## EXERCISE
Your answer must be the full set of records, copied exactly, with no pictures in it.

## DATA
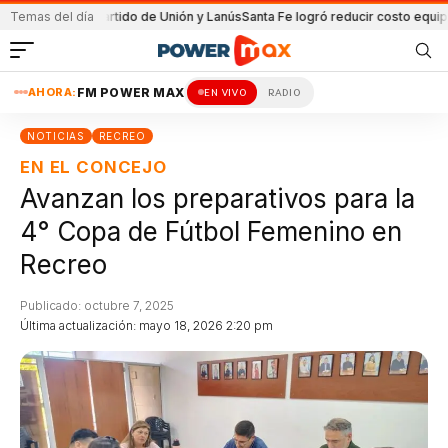
a en el partido de Unión y Lanús
Temas del día
Santa Fe logró reducir costo equipamiento
AHORA:
FM POWER MAX
EN VIVO
RADIO
NOTICIAS
RECREO
EN EL CONCEJO
Avanzan los preparativos para la
4° Copa de Fútbol Femenino en
Recreo
Publicado: octubre 7, 2025
Última actualización: mayo 18, 2026 2:20 pm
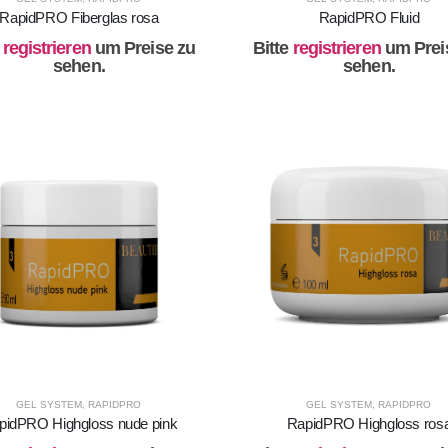
RapidPRO Fiberglas rosa
RapidPRO Fluid
e
registrieren
um Preise zu
Bitte
registrieren
um Prei
sehen.
sehen.
GEL SYSTEM
,
RAPIDPRO
GEL SYSTEM
,
RAPIDPRO
pidPRO Highgloss nude pink
RapidPRO Highgloss ros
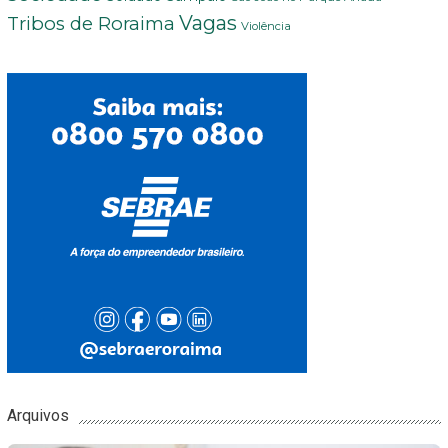
Vagas
Tribos de Roraima
Violência
Arquivos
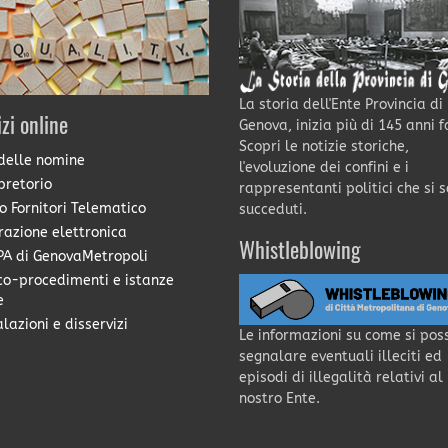
La storia dell'Ente Provincia di
izi online
Genova, inizia più di 145 anni f
Scopri le notizie storiche,
delle nomine
l'evoluzione dei confini e i
pretorio
rappresentanti politici che si 
o Fornitori Telematico
succeduti.
razione elettronica
Whistleblowing
A di GenovaMetropoli
co-procedimenti e istanze
e
lazioni e disservizi
Le informazioni su come si pos
segnalare eventuali illeciti ed
episodi di illegalità relativi al
nostro Ente.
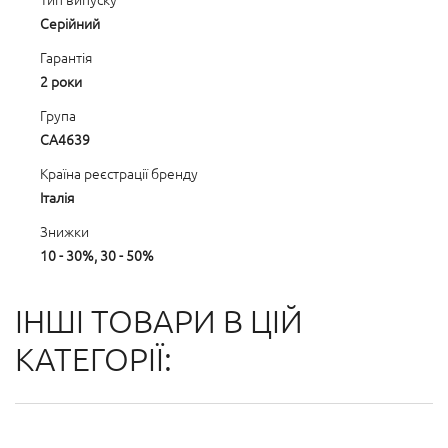
Серійний
Гарантія
2 роки
Група
CA4639
Країна реєстрації бренду
Італія
Знижки
10 - 30%, 30 - 50%
ІНШІ ТОВАРИ В ЦІЙ
КАТЕГОРІЇ:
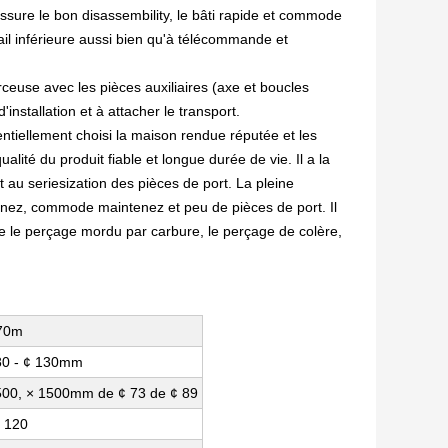
 assure le bon disassembility, le bâti rapide et commode
avail inférieure aussi bien qu'à télécommande et
euse avec les pièces auxiliaires (axe et boucles
installation et à attacher le transport.
ntiellement choisi la maison rendue réputée et les
lité du produit fiable et longue durée de vie. Il a la
 au seriesization des pièces de port. La pleine
nnez, commode maintenez et peu de pièces de port. Il
e le perçage mordu par carbure, le perçage de colère,
70m
80 - ¢ 130mm
500, × 1500mm de ¢ 73 de ¢ 89
° 120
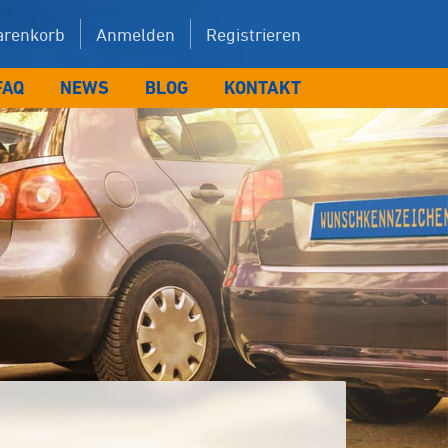
renkorb
Anmelden
Registrieren
FAQ
NEWS
BLOG
KONTAKT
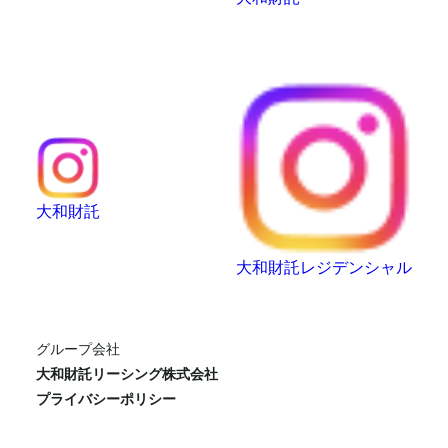
大和財託
大和財託レジデンシャル
グループ会社
大和財託リーシング株式会社
プライバシーポリシー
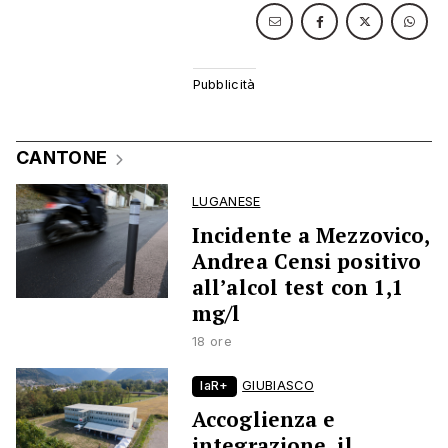
CANTONE
LUGANESE
Incidente a Mezzovico,
Andrea Censi positivo
all’alcol test con 1,1
mg/l
18 ore
laR+
GIUBIASCO
Accoglienza e
integrazione, il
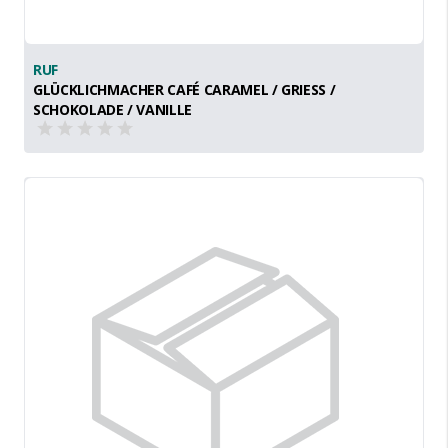
RUF
GLÜCKLICHMACHER CAFÉ CARAMEL / GRIESS / S
CHOKOLADE / VANILLE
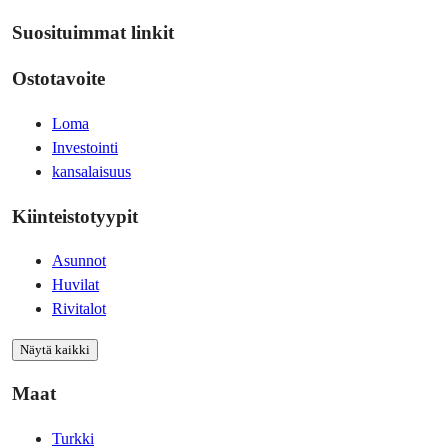
Suosituimmat linkit
Ostotavoite
Loma
Investointi
kansalaisuus
Kiinteistotyypit
Asunnot
Huvilat
Rivitalot
Näytä kaikki
Maat
Turkki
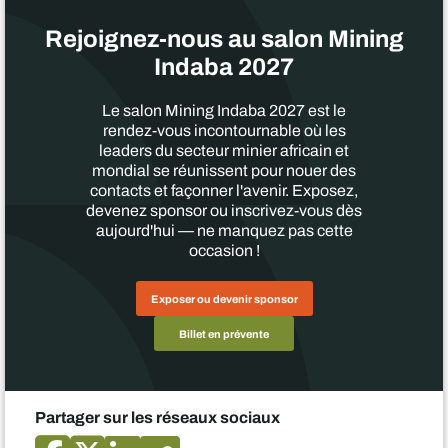
Rejoignez-nous au salon Mining
Indaba 2027
Le salon Mining Indaba 2027 est le
rendez-vous incontournable où les
leaders du secteur minier africain et
mondial se réunissent pour nouer des
contacts et façonner l'avenir. Exposez,
devenez sponsor ou inscrivez-vous dès
aujourd'hui — ne manquez pas cette
occasion !
Exposer ou devenir sponsor
Billet en prévente
Partager sur les réseaux sociaux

## EXERCISE ANSWER
a en el partido de Unión y Lanús
Temas del día
Santa Fe logró reducir costo equipamiento
AHORA:
FM POWER MAX
EN VIVO
RADIO
NOTICIAS
RECREO
EN EL CONCEJO
Avanzan los preparativos para la
4° Copa de Fútbol Femenino en
Recreo
Publicado: octubre 7, 2025
Última actualización: mayo 18, 2026 2:20 pm
RapidPRO Fiberglas rosa
RapidPRO Fluid
e
registrieren
um Preise zu
Bitte
registrieren
um Prei
sehen.
sehen.
GEL SYSTEM
,
RAPIDPRO
GEL SYSTEM
,
RAPIDPRO
pidPRO Highgloss nude pink
RapidPRO Highgloss ros
Vagas
Tribos de Roraima
Violência
Arquivos
La storia dell'Ente Provincia di
izi online
Genova, inizia più di 145 anni f
Scopri le notizie storiche,
delle nomine
l'evoluzione dei confini e i
pretorio
rappresentanti politici che si 
o Fornitori Telematico
succeduti.
razione elettronica
Whistleblowing
A di GenovaMetropoli
co-procedimenti e istanze
e
lazioni e disservizi
Le informazioni su come si pos
segnalare eventuali illeciti ed
episodi di illegalità relativi al
nostro Ente.
Серійний
Гарантія
2 роки
Група
CA4639
Країна реєстрації бренду
Італія
Знижки
10 - 30%, 30 - 50%
ІНШІ ТОВАРИ В ЦІЙ
КАТЕГОРІЇ:
 assure le bon disassembility, le bâti rapide et commode
avail inférieure aussi bien qu'à télécommande et
euse avec les pièces auxiliaires (axe et boucles
installation et à attacher le transport.
ntiellement choisi la maison rendue réputée et les
lité du produit fiable et longue durée de vie. Il a la
 au seriesization des pièces de port. La pleine
nnez, commode maintenez et peu de pièces de port. Il
e le perçage mordu par carbure, le perçage de colère,
70m
80 - ¢ 130mm
500, × 1500mm de ¢ 73 de ¢ 89
° 120
renkorb
Anmelden
Registrieren
FAQ
NEWS
BLOG
KONTAKT
大和財託
大和財託レジデンシャル
グループ会社
大和財託リーシング株式会社
プライバシーポリシー
CANTONE
LUGANESE
Incidente a Mezzovico,
Andrea Censi positivo
all’alcol test con 1,1
mg/l
18 ore
laR+
GIUBIASCO
Accoglienza e
integrazione, il
RUF
GLÜCKLICHMACHER CAFÉ CARAMEL / GRIESS / S
CHOKOLADE / VANILLE
Suosituimmat linkit
Ostotavoite
Loma
Investointi
kansalaisuus
Kiinteistotyypit
Asunnot
Huvilat
Rivitalot
Näytä kaikki
Maat
Turkki
Rejoignez-nous au salon Mining
Indaba 2027
Le salon Mining Indaba 2027 est le
rendez-vous incontournable où les
leaders du secteur minier africain et
mondial se réunissent pour nouer des
contacts et façonner l'avenir. Exposez,
devenez sponsor ou inscrivez-vous dès
aujourd'hui — ne manquez pas cette
occasion !
Exposer ou devenir sponsor
Billet en prévente
Partager sur les réseaux sociaux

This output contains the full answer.